SCREAM (Model : Inês Fernandes Ferreira)
R A G E
Les gens sont irrationnels, insensés. Mais il y a des exceptions. Je crie parce que les exceptions sont rares. En général, j'ai envie de parler, mais aujourd'hui je dois crier. Je sens un long silence émerger de mon être, s'habiller de feu puis s'embraser goulûment dans une orgie de flammes. Le cri est strident mais personne ne l'entend. Le cri est un aveu de faiblesse arraché de force, la confession intime de l'irréparable ignominie. Le cri est un souffle qui s’éteint et se tait.
T R I S T E S S E
On pourrait croire que je suis perdu. J’aime les digressions voyez-vous. La nuit est tombée et je n'avais pas de lampe de poche. Dans les ténèbres, j'ai d'abord couru comme un fou, sans savoir, sans comprendre, désemparé, désenclavé, idiot. Puis je me suis calmé. J'ai écouté le murmure des arbres. Les grands arbres, plus vieux que moi, vénérables, sages. Toujours debout, enracinés.
P E U R
Atomisés, voilà ce que nous sommes. Chacun de son côté, isolé des autres, emmuré dans sa froide existence. Je crie car je ne vois plus d’humanité, je ne vois plus personne. Je me sens comme Charlton Heston dans « Le survivant », les rues sont désertes et tristes, irrémédiablement vides. Une présence invisible scrute mes pas. Je me sens observé mais je ne vois pas les caméras. Tout ce que je dirai pourra être retenu contre moi. Le moindre de mes faits et gestes pourra être mal interprété, m'amener à la potence.R E S P I R A T I O N
Faut juste que je me fasse à l'idée que le monde continuera à tourner sans moi. Au bord d'une rivière, un soir d'été, des jeunes seront réunis, riront, s'amuseront, se prendront en photo.

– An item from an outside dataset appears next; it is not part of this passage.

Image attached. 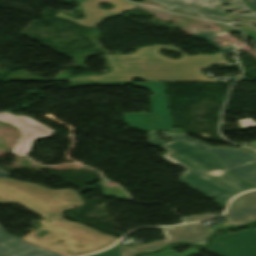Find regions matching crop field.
Listing matches in <instances>:
<instances>
[{"label": "crop field", "mask_w": 256, "mask_h": 256, "mask_svg": "<svg viewBox=\"0 0 256 256\" xmlns=\"http://www.w3.org/2000/svg\"><path fill=\"white\" fill-rule=\"evenodd\" d=\"M163 48L180 52L179 60L157 54ZM224 54L187 56L172 46L154 45L140 48L133 55H105L113 71L103 75L85 76L66 81H132L134 78L146 81H218L201 73L205 66L227 63Z\"/></svg>", "instance_id": "obj_1"}, {"label": "crop field", "mask_w": 256, "mask_h": 256, "mask_svg": "<svg viewBox=\"0 0 256 256\" xmlns=\"http://www.w3.org/2000/svg\"><path fill=\"white\" fill-rule=\"evenodd\" d=\"M170 135L174 141L166 144L157 138L156 130H149V142L168 151L163 158L188 169L179 179L191 187L224 203L244 190L256 188L222 170L220 159L177 140L172 133Z\"/></svg>", "instance_id": "obj_2"}, {"label": "crop field", "mask_w": 256, "mask_h": 256, "mask_svg": "<svg viewBox=\"0 0 256 256\" xmlns=\"http://www.w3.org/2000/svg\"><path fill=\"white\" fill-rule=\"evenodd\" d=\"M0 203H19L47 218L40 221L43 224L59 218L63 209L83 204L73 191H53L9 178L0 179Z\"/></svg>", "instance_id": "obj_3"}, {"label": "crop field", "mask_w": 256, "mask_h": 256, "mask_svg": "<svg viewBox=\"0 0 256 256\" xmlns=\"http://www.w3.org/2000/svg\"><path fill=\"white\" fill-rule=\"evenodd\" d=\"M41 229L50 232L42 238L38 237L36 234ZM41 229L34 231L35 233L32 232L33 234L30 233L31 235L26 239L69 256L96 252L116 241L114 236L100 233L79 223L68 222L62 218L47 223ZM60 241L64 243L61 244Z\"/></svg>", "instance_id": "obj_4"}, {"label": "crop field", "mask_w": 256, "mask_h": 256, "mask_svg": "<svg viewBox=\"0 0 256 256\" xmlns=\"http://www.w3.org/2000/svg\"><path fill=\"white\" fill-rule=\"evenodd\" d=\"M176 138L222 159L223 169L256 185V154L243 148L211 147L186 135Z\"/></svg>", "instance_id": "obj_5"}, {"label": "crop field", "mask_w": 256, "mask_h": 256, "mask_svg": "<svg viewBox=\"0 0 256 256\" xmlns=\"http://www.w3.org/2000/svg\"><path fill=\"white\" fill-rule=\"evenodd\" d=\"M150 89L155 94L150 97L153 114H125V121L132 127L145 129H168L176 134L183 133L182 129L172 130L164 82L133 83Z\"/></svg>", "instance_id": "obj_6"}, {"label": "crop field", "mask_w": 256, "mask_h": 256, "mask_svg": "<svg viewBox=\"0 0 256 256\" xmlns=\"http://www.w3.org/2000/svg\"><path fill=\"white\" fill-rule=\"evenodd\" d=\"M161 230L164 232L165 240L147 243L139 247L119 248L121 256H134L136 252L159 249L175 241H187L195 245H207L206 238L212 235L201 223L177 227H164L161 228Z\"/></svg>", "instance_id": "obj_7"}, {"label": "crop field", "mask_w": 256, "mask_h": 256, "mask_svg": "<svg viewBox=\"0 0 256 256\" xmlns=\"http://www.w3.org/2000/svg\"><path fill=\"white\" fill-rule=\"evenodd\" d=\"M208 250L221 256H256V229L222 235Z\"/></svg>", "instance_id": "obj_8"}, {"label": "crop field", "mask_w": 256, "mask_h": 256, "mask_svg": "<svg viewBox=\"0 0 256 256\" xmlns=\"http://www.w3.org/2000/svg\"><path fill=\"white\" fill-rule=\"evenodd\" d=\"M0 121L9 123L21 131V138L18 143L16 142L17 144L10 152L22 156H24L30 149L31 143L35 138L46 136L54 132V130L27 117L26 115L14 116L8 112H2L0 113Z\"/></svg>", "instance_id": "obj_9"}, {"label": "crop field", "mask_w": 256, "mask_h": 256, "mask_svg": "<svg viewBox=\"0 0 256 256\" xmlns=\"http://www.w3.org/2000/svg\"><path fill=\"white\" fill-rule=\"evenodd\" d=\"M103 2L112 4L114 8L112 10L100 9L99 4ZM81 6L85 13L86 19H74L61 12H57L56 17L67 19L81 26L95 27L103 19L109 16H116L138 7L126 0H89L81 4Z\"/></svg>", "instance_id": "obj_10"}, {"label": "crop field", "mask_w": 256, "mask_h": 256, "mask_svg": "<svg viewBox=\"0 0 256 256\" xmlns=\"http://www.w3.org/2000/svg\"><path fill=\"white\" fill-rule=\"evenodd\" d=\"M181 1L185 2L186 4H192V5H196V6H200V7H202V5H203L204 6L203 8H205V9L218 11V12H222V13H226L225 12L226 10L233 7L231 4V1H227V0H181ZM222 3H230V5L227 7L221 6ZM233 3L236 8H240L244 12L251 11L252 13L251 14H240V15L239 14H231L232 16L242 17V18H246V19H256V12L254 10H252L251 8H249L242 0H233ZM190 7H192L194 10L196 8L197 9L196 11L199 12L201 15H203L208 20L223 21V22L229 20L226 18L225 14H219V13H215V12H211V11H207V10H202L201 8H197L194 6H190ZM226 14H228V13H226Z\"/></svg>", "instance_id": "obj_11"}, {"label": "crop field", "mask_w": 256, "mask_h": 256, "mask_svg": "<svg viewBox=\"0 0 256 256\" xmlns=\"http://www.w3.org/2000/svg\"><path fill=\"white\" fill-rule=\"evenodd\" d=\"M0 256H63L27 243L9 234L0 225Z\"/></svg>", "instance_id": "obj_12"}, {"label": "crop field", "mask_w": 256, "mask_h": 256, "mask_svg": "<svg viewBox=\"0 0 256 256\" xmlns=\"http://www.w3.org/2000/svg\"><path fill=\"white\" fill-rule=\"evenodd\" d=\"M232 225H243L256 220V191L245 193L229 206L224 216Z\"/></svg>", "instance_id": "obj_13"}, {"label": "crop field", "mask_w": 256, "mask_h": 256, "mask_svg": "<svg viewBox=\"0 0 256 256\" xmlns=\"http://www.w3.org/2000/svg\"><path fill=\"white\" fill-rule=\"evenodd\" d=\"M197 39H204L206 40L212 47L216 48H221L219 51L227 54V53H235L236 50L238 48L234 47L233 45H229V46H225V47H221L220 45H218L217 43H215L214 41L211 40V38L217 36L214 32H204V33H200V34H195V35H191Z\"/></svg>", "instance_id": "obj_14"}, {"label": "crop field", "mask_w": 256, "mask_h": 256, "mask_svg": "<svg viewBox=\"0 0 256 256\" xmlns=\"http://www.w3.org/2000/svg\"><path fill=\"white\" fill-rule=\"evenodd\" d=\"M131 1V0H130ZM155 2H158L160 4H162L163 6H165L167 9H174V8H181L184 11H186L187 13L190 14H196L201 16L199 13H197L196 11H194L192 8H190L189 6H187L185 3L179 1V0H153ZM202 18H204L203 16H201ZM205 19V18H204Z\"/></svg>", "instance_id": "obj_15"}, {"label": "crop field", "mask_w": 256, "mask_h": 256, "mask_svg": "<svg viewBox=\"0 0 256 256\" xmlns=\"http://www.w3.org/2000/svg\"><path fill=\"white\" fill-rule=\"evenodd\" d=\"M194 253H197V250L195 248H190L185 253L182 254L174 253L172 249H165L164 251L157 254H147L142 256H189Z\"/></svg>", "instance_id": "obj_16"}, {"label": "crop field", "mask_w": 256, "mask_h": 256, "mask_svg": "<svg viewBox=\"0 0 256 256\" xmlns=\"http://www.w3.org/2000/svg\"><path fill=\"white\" fill-rule=\"evenodd\" d=\"M239 121H240L242 129H247V127H249V126L256 127V123H254L253 119H251V118L239 119ZM249 147L256 149V141H253Z\"/></svg>", "instance_id": "obj_17"}, {"label": "crop field", "mask_w": 256, "mask_h": 256, "mask_svg": "<svg viewBox=\"0 0 256 256\" xmlns=\"http://www.w3.org/2000/svg\"><path fill=\"white\" fill-rule=\"evenodd\" d=\"M89 256H120V253H119V249L116 245L107 251H104V252L98 253V254H94V255H89Z\"/></svg>", "instance_id": "obj_18"}, {"label": "crop field", "mask_w": 256, "mask_h": 256, "mask_svg": "<svg viewBox=\"0 0 256 256\" xmlns=\"http://www.w3.org/2000/svg\"><path fill=\"white\" fill-rule=\"evenodd\" d=\"M219 216L218 214H204V215H197V216H191V217H185L184 221H196V220H202V219H208V218H214Z\"/></svg>", "instance_id": "obj_19"}, {"label": "crop field", "mask_w": 256, "mask_h": 256, "mask_svg": "<svg viewBox=\"0 0 256 256\" xmlns=\"http://www.w3.org/2000/svg\"><path fill=\"white\" fill-rule=\"evenodd\" d=\"M216 25H218L219 27H221L222 29L226 30L229 33L238 32V30H236V29H232L230 27H227L226 24L216 23Z\"/></svg>", "instance_id": "obj_20"}, {"label": "crop field", "mask_w": 256, "mask_h": 256, "mask_svg": "<svg viewBox=\"0 0 256 256\" xmlns=\"http://www.w3.org/2000/svg\"><path fill=\"white\" fill-rule=\"evenodd\" d=\"M11 175H9V174H7L6 172H4V171H2L1 169H0V178H2V177H10Z\"/></svg>", "instance_id": "obj_21"}, {"label": "crop field", "mask_w": 256, "mask_h": 256, "mask_svg": "<svg viewBox=\"0 0 256 256\" xmlns=\"http://www.w3.org/2000/svg\"><path fill=\"white\" fill-rule=\"evenodd\" d=\"M230 18H234V19H239V20H244V21H248V22H251L253 24H256V21L255 20H246V19H241V18H237V17H231V16H228Z\"/></svg>", "instance_id": "obj_22"}, {"label": "crop field", "mask_w": 256, "mask_h": 256, "mask_svg": "<svg viewBox=\"0 0 256 256\" xmlns=\"http://www.w3.org/2000/svg\"><path fill=\"white\" fill-rule=\"evenodd\" d=\"M243 28H245V29L249 30L250 32L256 34V30L251 28V27H249V26H243Z\"/></svg>", "instance_id": "obj_23"}, {"label": "crop field", "mask_w": 256, "mask_h": 256, "mask_svg": "<svg viewBox=\"0 0 256 256\" xmlns=\"http://www.w3.org/2000/svg\"><path fill=\"white\" fill-rule=\"evenodd\" d=\"M252 7L256 10V0H248Z\"/></svg>", "instance_id": "obj_24"}, {"label": "crop field", "mask_w": 256, "mask_h": 256, "mask_svg": "<svg viewBox=\"0 0 256 256\" xmlns=\"http://www.w3.org/2000/svg\"><path fill=\"white\" fill-rule=\"evenodd\" d=\"M239 28H240L241 30H243L244 32L248 33L249 35H251L252 37H254V38L256 39V35L250 33L249 31H247V30H245V29H243V28H241V27H239Z\"/></svg>", "instance_id": "obj_25"}, {"label": "crop field", "mask_w": 256, "mask_h": 256, "mask_svg": "<svg viewBox=\"0 0 256 256\" xmlns=\"http://www.w3.org/2000/svg\"><path fill=\"white\" fill-rule=\"evenodd\" d=\"M256 51V50H255Z\"/></svg>", "instance_id": "obj_26"}]
</instances>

Sur un boulevard dans la grande ville, deux amoureux marcheront la main dans main et sauront bien ce que c'est d'être heureux. Dans un bled perdu au milieu de champs immenses et jaunis par le soleil brut, un poète chantera une ode inutile à la serveuse amusée. Des gens travailleront, voyageront, nageront, escaladeront, iront au cinéma. Sans moi.
P A I X
La vie trouvera le moyen de suivre sans cours. Je compte les secondes. Je m'efforce de garder les paupières ouvertes longtemps. Je n'ai aucun train à prendre, aucune carte à pointer, aucun devoir à rendre, je suis maître de mon temps, maître de mon présent, qui se prolonge, que j'aime voir se prolonger. L'air, la mer, le ciel, le vent, des mots-images qui me font du bien. Dis-le, dis-le à voix haute : air - mer - ciel - vent - sable chaud. Les pieds dans le sable chaud, un livre posé sur le drap, un soleil généreux. Je dessine un paysage simple, comme un enfant le ferait dans la classe. J'imagine les traits, les formes, les couleurs. Je respire la feuille de papier.

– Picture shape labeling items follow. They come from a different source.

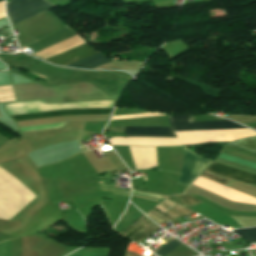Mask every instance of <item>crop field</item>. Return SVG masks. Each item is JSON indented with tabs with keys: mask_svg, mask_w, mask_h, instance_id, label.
Here are the masks:
<instances>
[{
	"mask_svg": "<svg viewBox=\"0 0 256 256\" xmlns=\"http://www.w3.org/2000/svg\"><path fill=\"white\" fill-rule=\"evenodd\" d=\"M207 170L239 180L249 184H256V174L236 170L231 167L213 163Z\"/></svg>",
	"mask_w": 256,
	"mask_h": 256,
	"instance_id": "obj_7",
	"label": "crop field"
},
{
	"mask_svg": "<svg viewBox=\"0 0 256 256\" xmlns=\"http://www.w3.org/2000/svg\"><path fill=\"white\" fill-rule=\"evenodd\" d=\"M180 244H182V243H180L178 240H176L174 238L171 242L165 244L164 246H162L160 249H158L154 253H156L159 256H164Z\"/></svg>",
	"mask_w": 256,
	"mask_h": 256,
	"instance_id": "obj_12",
	"label": "crop field"
},
{
	"mask_svg": "<svg viewBox=\"0 0 256 256\" xmlns=\"http://www.w3.org/2000/svg\"><path fill=\"white\" fill-rule=\"evenodd\" d=\"M34 196L11 174L0 168V218L9 219L20 211Z\"/></svg>",
	"mask_w": 256,
	"mask_h": 256,
	"instance_id": "obj_1",
	"label": "crop field"
},
{
	"mask_svg": "<svg viewBox=\"0 0 256 256\" xmlns=\"http://www.w3.org/2000/svg\"><path fill=\"white\" fill-rule=\"evenodd\" d=\"M113 109H77V110H56L44 111L32 114L13 116L15 121L39 119L63 115H90V114H111Z\"/></svg>",
	"mask_w": 256,
	"mask_h": 256,
	"instance_id": "obj_6",
	"label": "crop field"
},
{
	"mask_svg": "<svg viewBox=\"0 0 256 256\" xmlns=\"http://www.w3.org/2000/svg\"><path fill=\"white\" fill-rule=\"evenodd\" d=\"M233 232L237 233L238 235L246 239L248 242H256V228L233 230Z\"/></svg>",
	"mask_w": 256,
	"mask_h": 256,
	"instance_id": "obj_11",
	"label": "crop field"
},
{
	"mask_svg": "<svg viewBox=\"0 0 256 256\" xmlns=\"http://www.w3.org/2000/svg\"><path fill=\"white\" fill-rule=\"evenodd\" d=\"M228 144L231 146H234V147L243 148V149H246V150L256 153V136L236 140V141H233Z\"/></svg>",
	"mask_w": 256,
	"mask_h": 256,
	"instance_id": "obj_10",
	"label": "crop field"
},
{
	"mask_svg": "<svg viewBox=\"0 0 256 256\" xmlns=\"http://www.w3.org/2000/svg\"><path fill=\"white\" fill-rule=\"evenodd\" d=\"M54 7L45 0H10L7 2V15L13 25Z\"/></svg>",
	"mask_w": 256,
	"mask_h": 256,
	"instance_id": "obj_2",
	"label": "crop field"
},
{
	"mask_svg": "<svg viewBox=\"0 0 256 256\" xmlns=\"http://www.w3.org/2000/svg\"><path fill=\"white\" fill-rule=\"evenodd\" d=\"M0 1H3V0H0Z\"/></svg>",
	"mask_w": 256,
	"mask_h": 256,
	"instance_id": "obj_14",
	"label": "crop field"
},
{
	"mask_svg": "<svg viewBox=\"0 0 256 256\" xmlns=\"http://www.w3.org/2000/svg\"><path fill=\"white\" fill-rule=\"evenodd\" d=\"M135 195V194H134ZM139 196V195H138ZM142 197H144V196H142ZM146 198H148V197H146ZM149 199H153V198H149ZM153 200H157V199H153ZM158 201V200H157Z\"/></svg>",
	"mask_w": 256,
	"mask_h": 256,
	"instance_id": "obj_13",
	"label": "crop field"
},
{
	"mask_svg": "<svg viewBox=\"0 0 256 256\" xmlns=\"http://www.w3.org/2000/svg\"><path fill=\"white\" fill-rule=\"evenodd\" d=\"M108 62H110V60H108L102 54L98 53L96 55H93L91 57H88L86 59L78 61L76 63H73L71 65H68L66 67L81 68V69H94V68L101 66L103 64H106Z\"/></svg>",
	"mask_w": 256,
	"mask_h": 256,
	"instance_id": "obj_9",
	"label": "crop field"
},
{
	"mask_svg": "<svg viewBox=\"0 0 256 256\" xmlns=\"http://www.w3.org/2000/svg\"><path fill=\"white\" fill-rule=\"evenodd\" d=\"M127 136L175 137L170 127H125Z\"/></svg>",
	"mask_w": 256,
	"mask_h": 256,
	"instance_id": "obj_8",
	"label": "crop field"
},
{
	"mask_svg": "<svg viewBox=\"0 0 256 256\" xmlns=\"http://www.w3.org/2000/svg\"><path fill=\"white\" fill-rule=\"evenodd\" d=\"M212 161L187 150L184 147L183 167L178 184L187 187Z\"/></svg>",
	"mask_w": 256,
	"mask_h": 256,
	"instance_id": "obj_4",
	"label": "crop field"
},
{
	"mask_svg": "<svg viewBox=\"0 0 256 256\" xmlns=\"http://www.w3.org/2000/svg\"><path fill=\"white\" fill-rule=\"evenodd\" d=\"M96 53H98L97 50L90 48L88 46V44L84 43V44L77 46L73 49H70V50L65 51L61 54H58L54 57H51L45 61L53 63L58 66H66L68 64H71L73 62H76L78 60H81L83 58H86V57L91 56ZM33 56H35V55H33ZM35 57H37V56H35ZM37 58H39V57H37ZM39 59H41V58H39Z\"/></svg>",
	"mask_w": 256,
	"mask_h": 256,
	"instance_id": "obj_5",
	"label": "crop field"
},
{
	"mask_svg": "<svg viewBox=\"0 0 256 256\" xmlns=\"http://www.w3.org/2000/svg\"><path fill=\"white\" fill-rule=\"evenodd\" d=\"M173 131L222 130L245 128L228 120L191 123L190 115L168 116Z\"/></svg>",
	"mask_w": 256,
	"mask_h": 256,
	"instance_id": "obj_3",
	"label": "crop field"
}]
</instances>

C'est bientôt fini, je ne suis pas pressé.
R É S I G N A T I O N
Je ne conteste pas le vent qui souffle, je ne conteste pas la pluie, ni le soleil, ni les étoiles. Je ne conteste pas le matin, ni la nuit, ni la brume qui parfois les enveloppe. Je ne conteste pas mon souffle, ni mon ombre, ni le battement de mon coeur. Pourtant, je n'en sais rien. Je n'en sais fichtrement rien. Je ne vois que ce que mes sens me permettent de voir. Je ne comprends que ce que ma finitude me permet de comprendre.
F I N
La fin du monde approche. La fin d'un monde. La fin de mon monde. Et tout l'amour qui le remplit ne pourra pas l'empêcher de couler. Je voudrais continuer à parler, à écrire, à murmurer, sentir la chaleur de ta main, savoir ta présence à mes côtés. J'ai peur de la douleur qui va me subjuguer. J'ai peur de l'abîme qui va m'engloutir. J'ai peur de ce qui vous arrivera après moi. J'ai peur pour les belles personnes que je vais quitter. Je ne sais pas ce que je dois penser. Je ne sais pas ce qui m'arrive. Je ne sais pas je ne sais plus crier, ni même gémir. Je suis comme l'enfant perdu dans la foule, une peur panique s'empare de moi, je cours dans tous les sens, comme un fou, je cherche mes parents, je ne les trouve pas, autour de moi il n'y a que des géants inconnus et indifférents à mon sort, je cours affolé, je suis tout petit et seul, je suis perdu, je ne sais pas quoi faire, mon coeur bat si fort, j'ai l'impression qu'il va se briser en mille morceaux. Le cauchemar devrait finir ici, mais rien ne l'arrête. Ce n'est pas un cauchemar, c'est l'implacable réalité perceptible qui me charrie dans son lit. Petit, je te veux vivant.